My app makes documents that Mac OS X says are from an unkown publisher when sandboxed

I’ve ran into something odd. I’m updating my document converter app for the first time in a couple of years. Unlike the version that’s in the MAS now, I have to Sandbox any new ones. I thought, no problem there. Everything looks good, in all formats, until I sandbox it. Then, when converting to the Webarchive format, I get a pop-up box from Mac OS X (10.9.1) that says these documents have been created by an application from an unknown vendor. None of the other formats (TXT, RTF, DOC, etc…) have this issue. Only Webarchive and only when sandboxed. My digital signature is up to date with Apple, of course.

Any ideas? Why would this come up, and why on the Webarchive documents?


[quote=55839:@Niles Mitchell]
Any ideas? Why would this come up, and why on the Webarchive documents?


Have you checked that it is your app that is supposed to open Webarchive ? Do a file info of the document and check of the Open with: is right. Looks like it maybe another app that plays here.

My app doesn’t open anything. It is a document converter only. Webarchive opens with Safari, and Safari alone. When clicking on these documents, before launching Safari, it pops up and says these docs were created by an unknown developer, and then the name of my app.

It’s probably because a webarchive can contain executable JavaScript code. This is from the “Entitlement Key Reference”.

Currently, App Wrapper doesn’t support this key, I can add it in, but it might take a little while over the holiday period.

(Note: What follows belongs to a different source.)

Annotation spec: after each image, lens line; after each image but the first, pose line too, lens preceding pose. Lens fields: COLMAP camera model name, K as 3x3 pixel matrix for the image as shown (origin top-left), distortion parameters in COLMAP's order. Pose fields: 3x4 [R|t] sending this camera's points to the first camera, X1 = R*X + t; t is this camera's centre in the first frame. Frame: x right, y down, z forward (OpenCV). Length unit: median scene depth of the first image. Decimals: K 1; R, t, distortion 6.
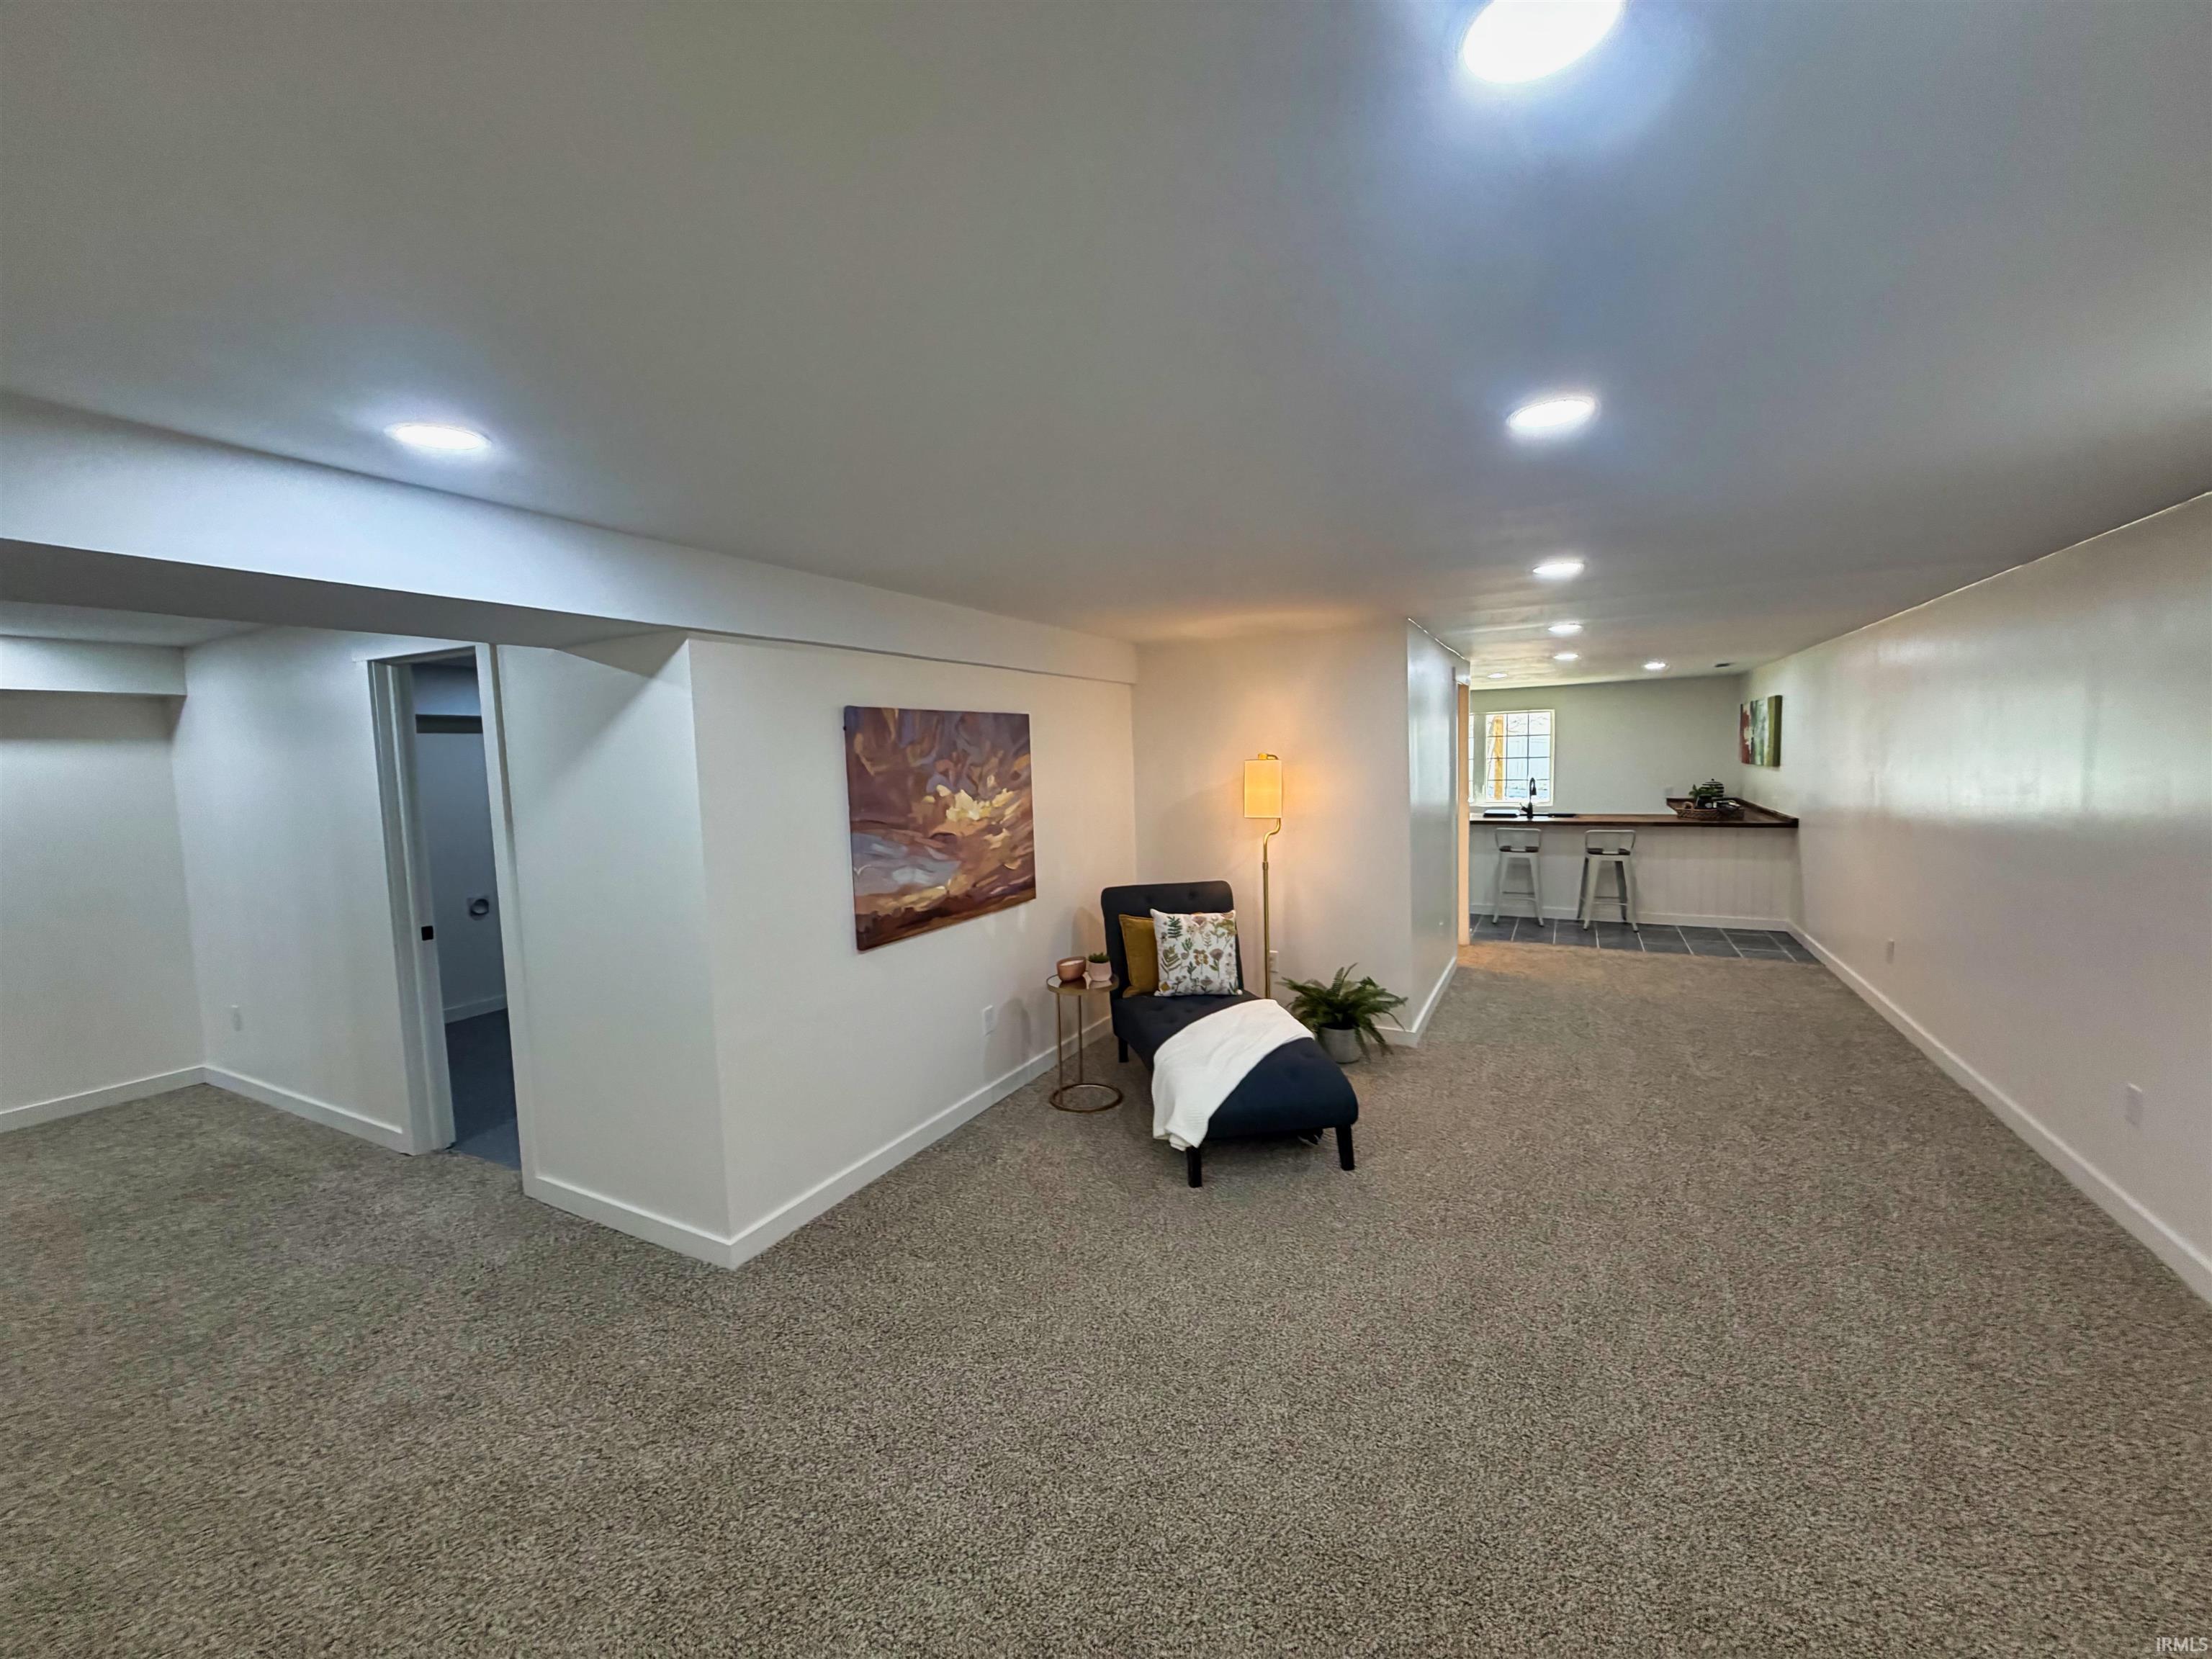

Note: If your app needs to create executable files that are typically executed in some way other than through Launch Services (shell scripts, for example), you should also specify the entitlement.
By default, when writing executable files in sandboxed apps, the files are quarantined. Gatekeeper prevents quarantined executable files and other similar files (shell scripts, web archives, and so on) from opening or executing unless the user explicitly launches them from Finder.
If those executables are tools that are intended to run from the command line, such as shell scripts, this presents a problem. With this flag, the file quarantine system allows the app to write non-quarantined executables so that Gatekeeper does not prevent them from executing.

Thank you, thank you, Sam! That was the trick!!!

You’re welcome… I’ll add this into App Wrapper when I can.